This is the script of CNBC's news report for China's CCTV on March 14, Thursday.
Welcome to CNBC business daily.
The Dow makes it 9 for 9... logging its best consecutive run since 1996.
The S&P meanwhile, managed to close in the green, just shy of its all-time high hit in 2007.
But which index should investors be paying attention to?
CNBC's Jane Wells tries to get us the answer.
It is the king of indices and when it makes history we listen. Here we go, in record territory on the Dow Jones Industrial Average. But what's the big deal? The Dow was only 30 companies, not 500 like the S&P.
Sound on Tape: Even as I've been growing up watching the stock market every day since I was a little kid, the Dow was much more dominant in our consciousness. I actually think it's fading a little bit and the S&P has become the more talked about, more dominant.
Sound on Tape: See, if you measure the economy by the Dow, it's says the US is made up of basically a bank, a plane, a phone, a computer, a can of coke, plus it can come in Viagra, Band-Aids and Simba. The Dow 30 companies have a total market cap of four and a quarter trillion dollars. The S&P 500 has more than 3 times that. So can only 30 companies really tell us what's going on in America?
Sound on Tape: Well the truth is they do. I don't think they reflect the economy as well as the top 500, but listen, anytime you pick the top 30 data points, it gives you a pretty good indication.
The Dow and the S&P move in the same general direction but not exactly. So we decided to try to come up with some analogies. The Dow is to the S&P like.... The Dow is the Beatles, legendary. The S&P is The Stones, still rocking. The Dow is mobile, the S&P is regular old internet. Rodman versus Jordan. Boxers versus briefs. Black smoke versus white. And while the emperor seemed most powerful, turns out Darth Vader was. So you can kind of think of it this way. The emperor is Alcoa, but Darth Vader is Google. Work with me here.

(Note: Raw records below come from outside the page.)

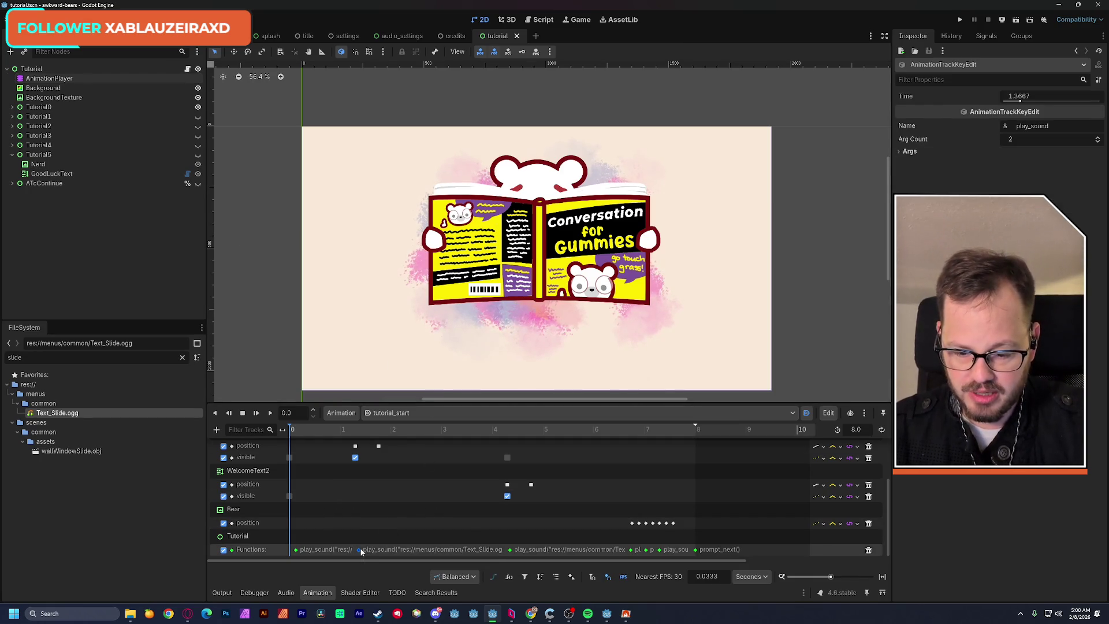
# Move the new play_sound key to 1.37 s, where the welcome text appears, and check its arguments.
pyautogui.click(361, 438)
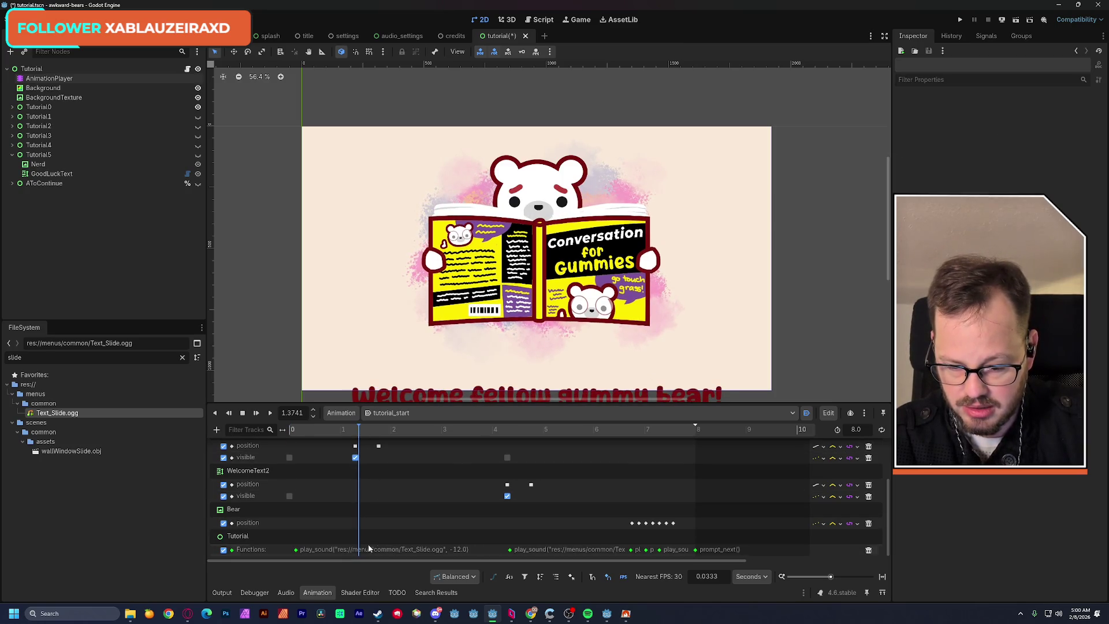
pyautogui.moveTo(295, 550); pyautogui.dragTo(358, 555)
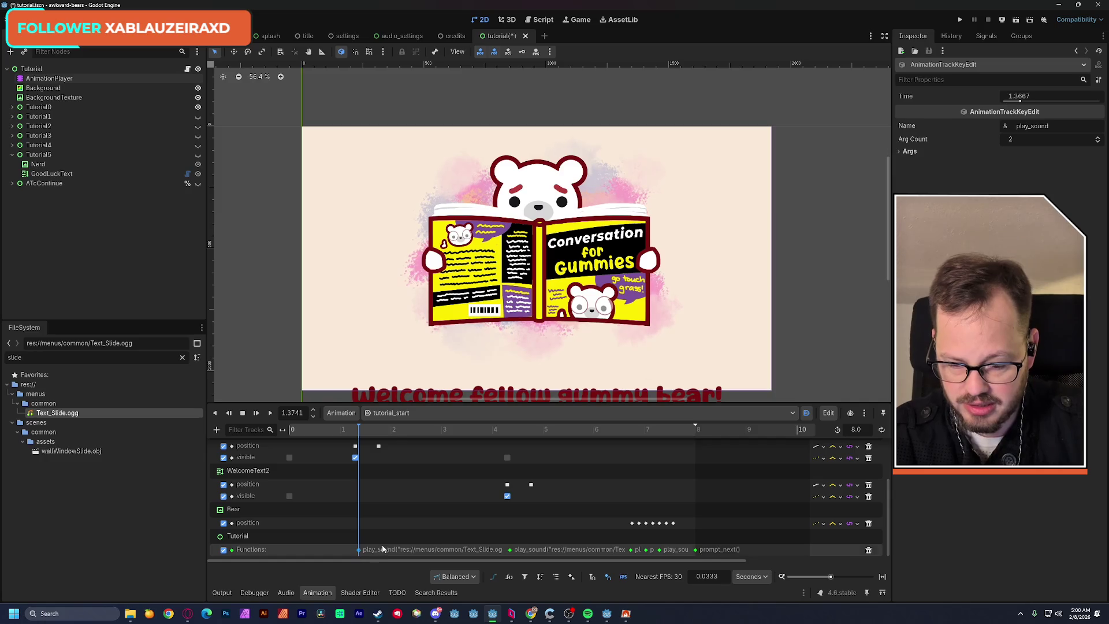
pyautogui.click(355, 553)
pyautogui.click(358, 549)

Jane Wells. CNBC, Los Angeles.
So if you had to pick between the Indices. Which index should you be tracking? One analyst told CNBC that it's undoubtedly the S&P 500.
[Sound on tape by: Andrew Freris, Chief Investment Advisor for Asia, BNP Paribas Wealth Management: For example the Dow the way its calculated it's a unbelievably crude average, that takes no relationship to the size of individual companies, so you can have Andrew Frerris incorporated into the Dow, you don't have Apple, i would have exactly the same weight as anybody else.]
The Fed's QE program and signs of strength in the economy have been a key support for the markets.
Adding to investor confidence... Wednesday's retail sales data, which jumped 1.1% in February, the largest increase since September.
So is the market's bull run unstoppable? Here's what some analyst think.
[Sound on tape by: Dan Greenhaus, Chief Global Strategist, BTIG: Here in the U.S. there is definitely a feeling that this has gone too far, that a sell off is warranted and is necessary and will be healthy. I wouldn't be surprised if we were back at 1500 in another month's time.]
[Sound on tape by: Bob Baur, Chief Global Economist, Principal Global Investors: Certainly one would expect some sort of correction, I think a lot of market professionals are indeed looking for a correction of some sort.]
[Sound on tape by: Marc Farber, Editor & Publisher, The Gloom, Boom & Doom Report: Stocks will always fluctuate, all asset prices will fluctuate and I think the mood is such now, essentially very optimistic and prices are no longer very cheap.]
Li Sixuan, from CNBC's Asia headquarters.